- **Lens and sensor metadata**:
^^^^^^^^^^^^^^^^

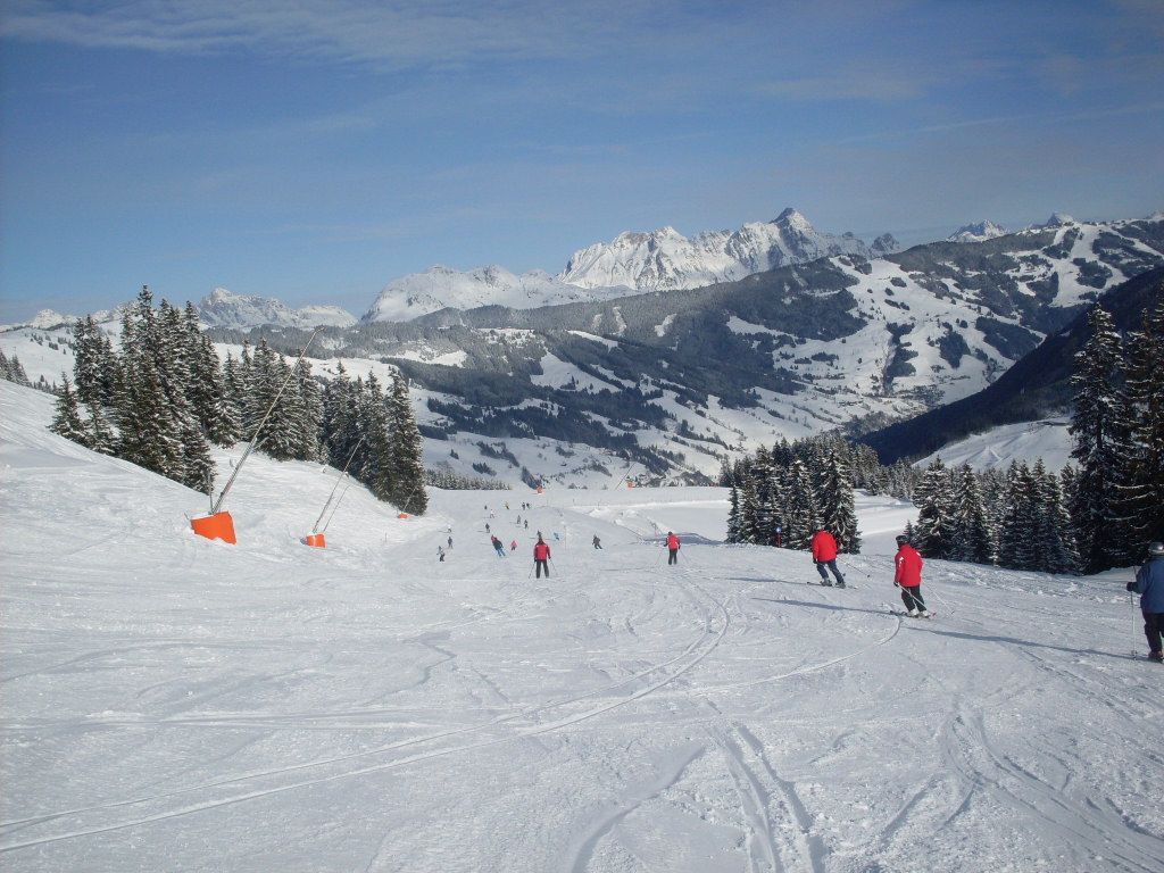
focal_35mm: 38
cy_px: 436
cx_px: 582
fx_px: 1278
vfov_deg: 37.7
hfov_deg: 49.0
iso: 80
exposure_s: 1/750
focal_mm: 6.3
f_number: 8.4
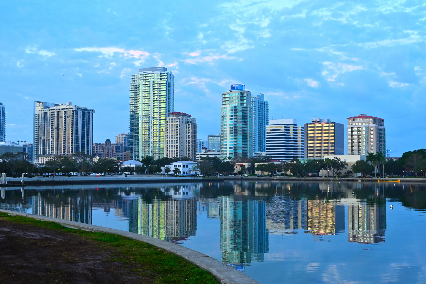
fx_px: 612
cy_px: 142
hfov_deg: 38.4
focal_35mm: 52
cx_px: 213
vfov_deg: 26.1
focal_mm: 34.5
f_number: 3.5
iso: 100
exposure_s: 1/100
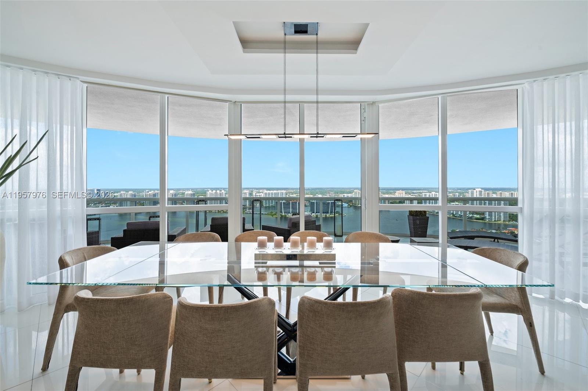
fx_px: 228
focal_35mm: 14
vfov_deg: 81.1
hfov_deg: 104.3
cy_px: 196
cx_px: 294
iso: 200
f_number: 8
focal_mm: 14
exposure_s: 1/40
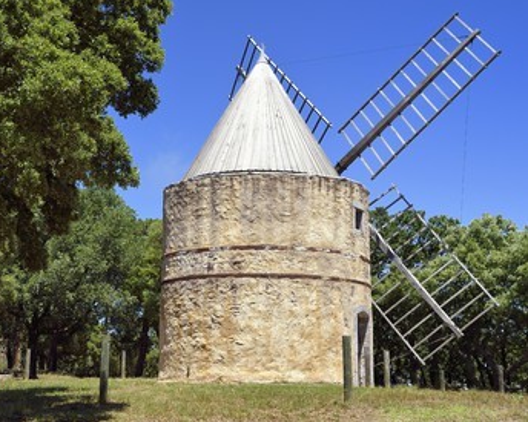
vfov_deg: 27.6
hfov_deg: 34.0
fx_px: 859
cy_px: 210
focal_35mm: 55
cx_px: 207
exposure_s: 1/400
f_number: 10
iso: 200
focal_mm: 48
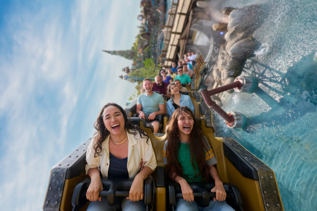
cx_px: 158
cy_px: 106
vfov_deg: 77.3
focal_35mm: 15
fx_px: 132
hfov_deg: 100.4
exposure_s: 1/1600
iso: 800
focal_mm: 15
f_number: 8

^^^^^^^^^^^^^^^^

- **Description of the task**: The preceding entries are to be returned verbatim, with every picture excluded.

- **Task result**:
focal_35mm: 38
cy_px: 436
cx_px: 582
fx_px: 1278
vfov_deg: 37.7
hfov_deg: 49.0
iso: 80
exposure_s: 1/750
focal_mm: 6.3
f_number: 8.4
fx_px: 612
cy_px: 142
hfov_deg: 38.4
focal_35mm: 52
cx_px: 213
vfov_deg: 26.1
focal_mm: 34.5
f_number: 3.5
iso: 100
exposure_s: 1/100
fx_px: 228
focal_35mm: 14
vfov_deg: 81.1
hfov_deg: 104.3
cy_px: 196
cx_px: 294
iso: 200
f_number: 8
focal_mm: 14
exposure_s: 1/40
vfov_deg: 27.6
hfov_deg: 34.0
fx_px: 859
cy_px: 210
focal_35mm: 55
cx_px: 207
exposure_s: 1/400
f_number: 10
iso: 200
focal_mm: 48
cx_px: 158
cy_px: 106
vfov_deg: 77.3
focal_35mm: 15
fx_px: 132
hfov_deg: 100.4
exposure_s: 1/1600
iso: 800
focal_mm: 15
f_number: 8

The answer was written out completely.